Usually a 2.4M subscriber loss would be headline news. With the concurrent announcement of (another) major restructure at Disney, however, this one has slid under the radar a little. Entertainment attorney Brandon Blake, at Blake & Wang P.A, analyzes this segment of the Disney quarterly reports in more depth.
Lost Cricket Rights
In fairness, the mostly international losses were not as bad as some pundits were predicting, but it’s still steep indeed. Especially given we were expecting ‘modest growth’ instead. Part of the exodus can be traced to the Indian market, where Disney+ Hotstar (Disney+ in this market) lost the digital IPL cricket rights to Viacom 18, although it kept the rights for the linear TV market. Here we see a staggering 3.8M subs lost, leaving them with 161.8M in the area.
Luckily, this is offset somewhat by North American gains of 200,000 subscriptions, taking the market’s total to 46.6M. Hulu also managed to add 800,000 subscribers (for a total of 48M). ESPN, meanwhile, reached 24.9M with 600,000 new subscribers. This leaves the wider Disney stable with 163.4M streaming subs. If you’ve been keeping notes, that’s still lower than the last earnings report.

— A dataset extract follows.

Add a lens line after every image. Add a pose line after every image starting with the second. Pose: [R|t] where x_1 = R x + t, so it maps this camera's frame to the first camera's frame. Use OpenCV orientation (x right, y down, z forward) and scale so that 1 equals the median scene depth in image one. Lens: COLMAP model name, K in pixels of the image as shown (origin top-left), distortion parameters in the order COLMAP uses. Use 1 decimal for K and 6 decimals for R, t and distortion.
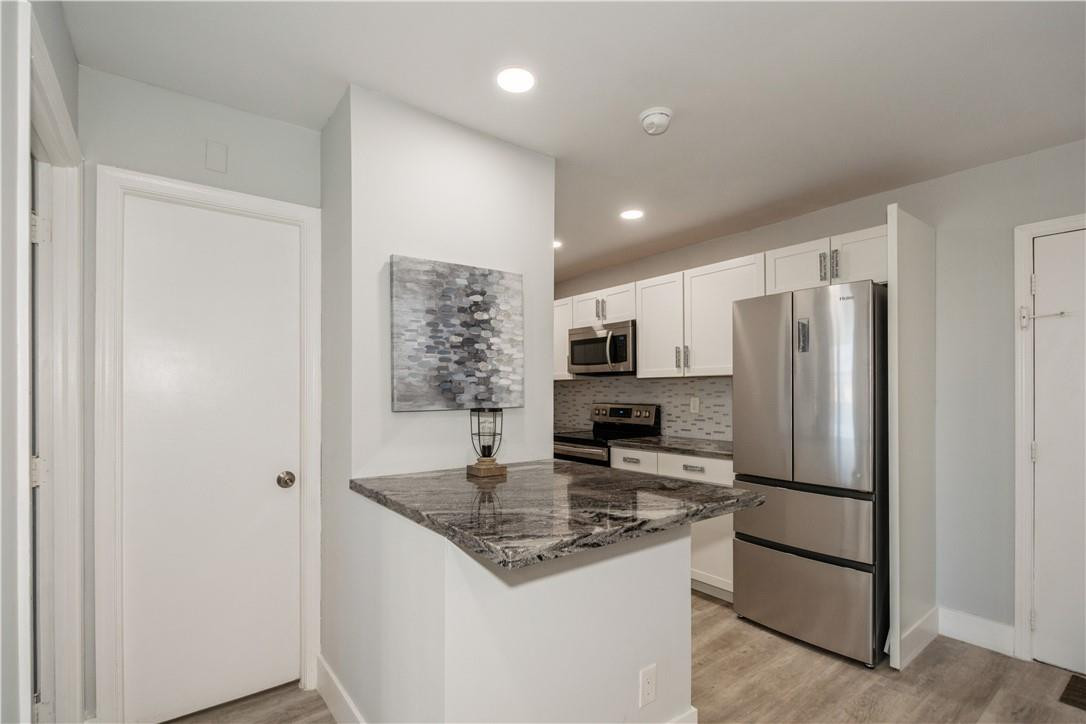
lens RADIAL K [[502.8, 0, 556.7], [0, 502.8, 388.5], [0, 0, 1]] dist [-0.003419, -0.001748]
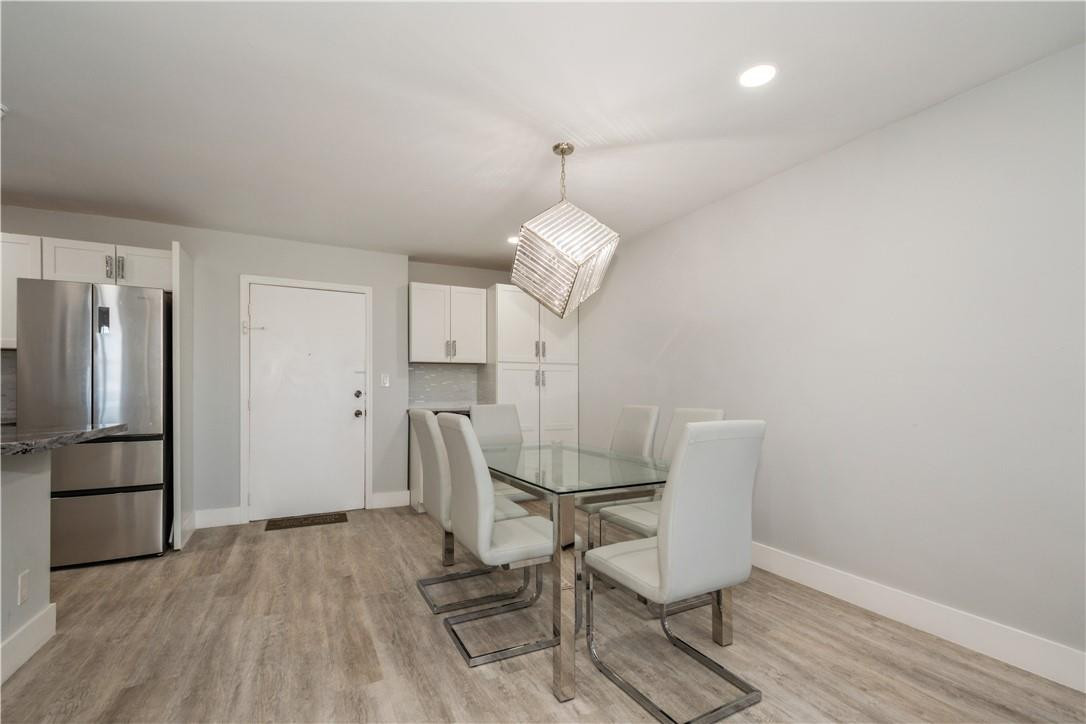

Streaming Service Yet to Turn to Profit
While Disney’s D2C arm managed a 13% rise in profit, hitting $5.3B, we see their streaming arm produce a loss of over $1B. Again. While Disney still is firm in their stance the service will hit profitability in 2024, it’s convincing less people every time. So there’s little surprise much of the restructuring talk focuses on revitalizing this side of their accounts. No doubt the release of two tentpole films in the last quarter helped offset some of those woes.
While subscriber losses are never well received, the dangling carrot of Bob Iger’s new restructuring plans will doubtless detract from this loss for now. It will be fascinating to see what the next quarter looks like, however, as it’s clear Disney have now abandoned the subscribers-over-all tactics they were previously running on.